**EXERCISE DESCRIPTION**
Go line by line through the data below and work out how many lines contain "enhancement"; the answer is that number alone.

Top of INPUT DATA

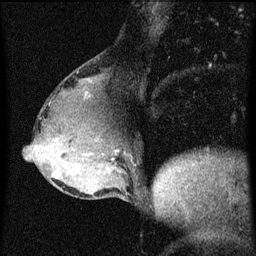
Breast MRI (dynamic contrast-enhanced), one sagittal slice; position 28 of 60 along the scan axis; dynamic contrast-enhanced series, image 2 of 3 at this slice position (ordered by acquisition); 1.5 T; TE 4.2 ms, TR 8 ms; 2 mm slice thickness; 256 × 256 image matrix, field of view 180 × 180 mm. Patient: female, 49 years.
Outlined on this slice (semi-automatic segmentation, software-assisted and operator-edited):
- analysis volume of interest (the breast-tissue region the enhancement analysis was run in; not a lesion): bounding box (x1, y1, x2, y2) in pixels: (51, 158, 96, 185)
- tumour enhancement mask (voxels above the 70 % enhancement threshold inside the analysis volume of interest): (54, 166, 81, 177)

Bottom of INPUT DATA

**ANSWER TO THIS TASK**
2